Thursday we ate the egg pancakes on the street and taxi’d to Nanlouguoxiang – I left y’all for a Houhai, Goulou dajie, Nanlouguoxiang trifecta. You ate Shinjiang (Muslim) food in Houhai and did a bit of shopping. You took a rickshaw ride around Houhai where the driver pointed out homes of famous people. You checked out the bell tower also. Y’all taxi’d back and met Ping before we walked to the Chaoyang theater for the Acrobats show with Crystal. We ate some 7-11 food on the way to the wonderful performance. After the show we ate Hong Kong food at the Village.
Friday I left early for work at Shang Di.

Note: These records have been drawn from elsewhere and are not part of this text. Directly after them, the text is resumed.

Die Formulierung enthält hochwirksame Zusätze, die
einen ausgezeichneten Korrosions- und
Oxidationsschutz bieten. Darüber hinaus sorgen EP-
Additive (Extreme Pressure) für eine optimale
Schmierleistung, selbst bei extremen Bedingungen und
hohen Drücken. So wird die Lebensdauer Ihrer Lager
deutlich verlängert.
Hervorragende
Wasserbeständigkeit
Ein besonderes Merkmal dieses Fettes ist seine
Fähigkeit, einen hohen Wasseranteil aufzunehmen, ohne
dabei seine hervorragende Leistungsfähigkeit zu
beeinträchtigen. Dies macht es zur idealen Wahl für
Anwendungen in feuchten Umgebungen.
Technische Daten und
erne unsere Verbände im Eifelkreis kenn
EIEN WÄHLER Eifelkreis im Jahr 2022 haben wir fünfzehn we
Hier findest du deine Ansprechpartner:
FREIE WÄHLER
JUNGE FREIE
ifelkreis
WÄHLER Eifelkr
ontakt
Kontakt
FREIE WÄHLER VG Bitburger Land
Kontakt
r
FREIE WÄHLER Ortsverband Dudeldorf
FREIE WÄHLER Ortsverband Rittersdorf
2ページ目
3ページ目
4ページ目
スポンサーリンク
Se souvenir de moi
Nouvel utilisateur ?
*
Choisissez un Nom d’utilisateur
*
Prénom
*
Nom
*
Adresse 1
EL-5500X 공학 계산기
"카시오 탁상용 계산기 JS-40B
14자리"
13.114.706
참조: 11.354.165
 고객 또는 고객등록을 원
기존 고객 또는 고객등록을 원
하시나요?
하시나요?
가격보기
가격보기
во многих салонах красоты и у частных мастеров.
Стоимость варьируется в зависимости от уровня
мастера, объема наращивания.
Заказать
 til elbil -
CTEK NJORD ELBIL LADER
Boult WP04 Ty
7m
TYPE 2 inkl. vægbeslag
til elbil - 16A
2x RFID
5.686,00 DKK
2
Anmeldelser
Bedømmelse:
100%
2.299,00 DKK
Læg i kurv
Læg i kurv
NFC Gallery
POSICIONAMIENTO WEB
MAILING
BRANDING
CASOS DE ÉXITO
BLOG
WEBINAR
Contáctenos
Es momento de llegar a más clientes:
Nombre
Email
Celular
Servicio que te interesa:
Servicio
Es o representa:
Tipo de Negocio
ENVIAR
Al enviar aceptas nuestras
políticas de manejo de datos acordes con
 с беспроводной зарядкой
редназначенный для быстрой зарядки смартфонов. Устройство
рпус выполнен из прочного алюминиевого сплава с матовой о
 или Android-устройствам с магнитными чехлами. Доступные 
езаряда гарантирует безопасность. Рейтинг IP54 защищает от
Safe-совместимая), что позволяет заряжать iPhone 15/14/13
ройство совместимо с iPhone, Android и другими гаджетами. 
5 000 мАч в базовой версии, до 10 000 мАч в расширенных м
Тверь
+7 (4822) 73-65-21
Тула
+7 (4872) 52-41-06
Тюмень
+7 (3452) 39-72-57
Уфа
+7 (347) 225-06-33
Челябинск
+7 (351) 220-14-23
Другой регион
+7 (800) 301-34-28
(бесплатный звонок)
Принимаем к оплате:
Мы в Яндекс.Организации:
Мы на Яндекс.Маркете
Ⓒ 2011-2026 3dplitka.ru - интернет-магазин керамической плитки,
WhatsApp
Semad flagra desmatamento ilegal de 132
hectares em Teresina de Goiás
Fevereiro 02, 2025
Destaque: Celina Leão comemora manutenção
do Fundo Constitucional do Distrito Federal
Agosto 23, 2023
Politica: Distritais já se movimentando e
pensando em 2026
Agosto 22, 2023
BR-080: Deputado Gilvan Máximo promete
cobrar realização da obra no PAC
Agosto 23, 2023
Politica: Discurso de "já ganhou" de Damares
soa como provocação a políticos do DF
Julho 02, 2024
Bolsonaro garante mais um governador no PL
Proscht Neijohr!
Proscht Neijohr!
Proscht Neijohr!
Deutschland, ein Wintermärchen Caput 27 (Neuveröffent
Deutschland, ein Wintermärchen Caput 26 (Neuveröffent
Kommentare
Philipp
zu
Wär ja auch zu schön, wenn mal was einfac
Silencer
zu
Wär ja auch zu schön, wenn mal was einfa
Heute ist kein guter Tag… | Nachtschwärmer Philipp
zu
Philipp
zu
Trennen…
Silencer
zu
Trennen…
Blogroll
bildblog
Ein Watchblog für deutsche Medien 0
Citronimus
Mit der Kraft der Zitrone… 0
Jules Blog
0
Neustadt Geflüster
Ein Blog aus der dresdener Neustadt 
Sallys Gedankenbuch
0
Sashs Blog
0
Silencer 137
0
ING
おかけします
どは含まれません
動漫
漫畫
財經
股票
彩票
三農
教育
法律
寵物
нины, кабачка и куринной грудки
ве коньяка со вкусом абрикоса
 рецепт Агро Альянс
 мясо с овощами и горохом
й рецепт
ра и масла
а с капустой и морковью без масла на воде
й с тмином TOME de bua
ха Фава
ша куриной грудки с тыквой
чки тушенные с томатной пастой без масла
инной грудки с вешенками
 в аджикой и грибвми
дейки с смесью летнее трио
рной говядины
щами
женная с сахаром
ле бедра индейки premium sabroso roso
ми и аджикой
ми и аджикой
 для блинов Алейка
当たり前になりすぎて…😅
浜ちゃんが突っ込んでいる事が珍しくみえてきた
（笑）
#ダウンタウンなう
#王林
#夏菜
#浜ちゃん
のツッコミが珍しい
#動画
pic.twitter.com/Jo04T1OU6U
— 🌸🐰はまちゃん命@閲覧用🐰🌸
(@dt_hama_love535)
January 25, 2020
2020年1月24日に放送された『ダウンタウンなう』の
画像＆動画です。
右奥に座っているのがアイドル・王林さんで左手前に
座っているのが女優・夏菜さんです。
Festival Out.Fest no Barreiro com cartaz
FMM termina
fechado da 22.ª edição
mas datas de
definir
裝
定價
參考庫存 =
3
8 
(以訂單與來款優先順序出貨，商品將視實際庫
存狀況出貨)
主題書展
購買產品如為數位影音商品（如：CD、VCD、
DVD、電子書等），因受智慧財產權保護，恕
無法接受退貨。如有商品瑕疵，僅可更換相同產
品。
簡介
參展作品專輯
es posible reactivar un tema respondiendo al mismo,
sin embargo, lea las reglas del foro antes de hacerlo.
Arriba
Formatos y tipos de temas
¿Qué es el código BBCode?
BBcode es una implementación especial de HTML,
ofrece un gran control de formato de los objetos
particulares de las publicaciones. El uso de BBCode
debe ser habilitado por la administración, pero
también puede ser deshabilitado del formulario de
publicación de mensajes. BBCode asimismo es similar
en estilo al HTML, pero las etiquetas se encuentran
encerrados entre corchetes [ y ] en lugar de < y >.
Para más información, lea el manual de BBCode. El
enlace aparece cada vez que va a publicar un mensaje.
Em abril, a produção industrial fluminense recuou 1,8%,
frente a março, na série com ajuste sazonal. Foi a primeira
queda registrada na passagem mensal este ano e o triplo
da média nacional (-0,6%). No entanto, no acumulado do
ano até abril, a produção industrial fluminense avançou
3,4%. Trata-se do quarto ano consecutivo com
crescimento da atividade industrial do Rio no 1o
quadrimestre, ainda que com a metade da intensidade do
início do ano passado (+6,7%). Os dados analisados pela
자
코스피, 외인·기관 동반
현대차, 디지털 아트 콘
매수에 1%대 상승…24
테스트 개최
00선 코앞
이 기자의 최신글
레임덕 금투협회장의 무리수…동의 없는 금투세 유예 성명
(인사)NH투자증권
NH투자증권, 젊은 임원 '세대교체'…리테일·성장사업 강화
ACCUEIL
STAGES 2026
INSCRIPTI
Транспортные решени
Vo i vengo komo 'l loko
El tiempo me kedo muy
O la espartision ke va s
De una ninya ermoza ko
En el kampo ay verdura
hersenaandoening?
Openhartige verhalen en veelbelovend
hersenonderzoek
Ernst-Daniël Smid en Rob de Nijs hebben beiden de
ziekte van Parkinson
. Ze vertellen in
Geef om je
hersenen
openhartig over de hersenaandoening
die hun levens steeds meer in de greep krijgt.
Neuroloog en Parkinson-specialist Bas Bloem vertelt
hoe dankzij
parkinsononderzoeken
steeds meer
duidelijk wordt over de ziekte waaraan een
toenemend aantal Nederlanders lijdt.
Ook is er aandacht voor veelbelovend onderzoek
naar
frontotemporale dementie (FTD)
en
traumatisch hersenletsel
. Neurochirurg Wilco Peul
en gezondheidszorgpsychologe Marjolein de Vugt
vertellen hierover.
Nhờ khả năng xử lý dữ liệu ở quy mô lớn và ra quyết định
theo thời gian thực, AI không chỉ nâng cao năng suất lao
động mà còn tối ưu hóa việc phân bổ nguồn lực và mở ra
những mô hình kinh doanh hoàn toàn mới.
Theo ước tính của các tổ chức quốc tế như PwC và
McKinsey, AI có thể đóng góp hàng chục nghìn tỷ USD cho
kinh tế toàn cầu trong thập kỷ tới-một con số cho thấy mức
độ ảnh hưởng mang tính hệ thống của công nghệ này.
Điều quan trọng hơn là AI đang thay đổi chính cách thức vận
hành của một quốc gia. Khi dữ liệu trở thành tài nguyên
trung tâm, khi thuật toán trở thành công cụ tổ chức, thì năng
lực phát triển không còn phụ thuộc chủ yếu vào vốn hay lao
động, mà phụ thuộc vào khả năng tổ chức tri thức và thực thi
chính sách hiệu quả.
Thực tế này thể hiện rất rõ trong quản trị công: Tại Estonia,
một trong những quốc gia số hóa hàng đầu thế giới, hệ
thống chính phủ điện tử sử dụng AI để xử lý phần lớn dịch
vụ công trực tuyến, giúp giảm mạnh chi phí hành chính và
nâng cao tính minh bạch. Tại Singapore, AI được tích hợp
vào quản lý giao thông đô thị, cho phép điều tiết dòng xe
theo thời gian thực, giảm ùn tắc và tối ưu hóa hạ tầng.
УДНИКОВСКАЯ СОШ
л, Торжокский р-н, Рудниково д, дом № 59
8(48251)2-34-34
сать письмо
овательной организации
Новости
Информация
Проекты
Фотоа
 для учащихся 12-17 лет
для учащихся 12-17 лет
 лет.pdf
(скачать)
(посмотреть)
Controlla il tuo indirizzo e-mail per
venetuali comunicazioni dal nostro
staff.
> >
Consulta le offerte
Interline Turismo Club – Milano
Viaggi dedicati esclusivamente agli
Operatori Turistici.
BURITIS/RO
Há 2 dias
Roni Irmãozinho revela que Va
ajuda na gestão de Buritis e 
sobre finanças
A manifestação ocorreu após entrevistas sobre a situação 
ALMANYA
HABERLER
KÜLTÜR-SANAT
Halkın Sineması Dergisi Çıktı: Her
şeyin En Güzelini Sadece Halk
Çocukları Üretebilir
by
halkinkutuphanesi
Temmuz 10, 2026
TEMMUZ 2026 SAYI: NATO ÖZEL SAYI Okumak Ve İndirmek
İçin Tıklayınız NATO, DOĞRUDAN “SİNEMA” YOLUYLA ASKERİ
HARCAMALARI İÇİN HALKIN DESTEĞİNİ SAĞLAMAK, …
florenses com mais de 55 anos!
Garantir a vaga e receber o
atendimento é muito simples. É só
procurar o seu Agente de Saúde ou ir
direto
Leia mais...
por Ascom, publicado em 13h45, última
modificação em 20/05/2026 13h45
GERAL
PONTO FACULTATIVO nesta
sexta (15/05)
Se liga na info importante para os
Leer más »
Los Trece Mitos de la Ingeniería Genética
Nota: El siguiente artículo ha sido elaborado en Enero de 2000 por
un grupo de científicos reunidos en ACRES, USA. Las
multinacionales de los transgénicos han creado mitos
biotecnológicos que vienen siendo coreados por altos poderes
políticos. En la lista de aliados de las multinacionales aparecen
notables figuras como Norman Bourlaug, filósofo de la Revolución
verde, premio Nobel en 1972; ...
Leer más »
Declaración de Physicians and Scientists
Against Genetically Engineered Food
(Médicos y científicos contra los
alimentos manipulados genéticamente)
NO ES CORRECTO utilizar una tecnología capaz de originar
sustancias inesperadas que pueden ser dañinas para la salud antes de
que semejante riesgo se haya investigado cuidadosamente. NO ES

Y’all slept in and went (all by yourselves) to the Temple of Heaven on subway line 5. You ate fast food hot pot and then met me back at the Silk Market for a watch purchase as well as some souvenirs. We walked across the street to the original silk market for a Gortex jacket purchase before heading to Justin’s subway stop in the rain. We walked in the rain to meet Justin for a most wonderful dinner that included souvenir beer glasses and more Beijing duck. After dinner y’all went home to pack.
Saturday at 5:35am you left for the airport.
The apartment was tight but not cramped. We made it work. Y’all walked, traveled by subway, taxi, and private car. You ate many different foods. You negotiated prices for many different items. You learned how to WALK AWAY. You navigated the subway system alone. You made new friends and (hopefully) realized that you’ll be back here. You learned a few Chinese words.
Remember- WALK AWAY- The price always drops when you WALK AWAY.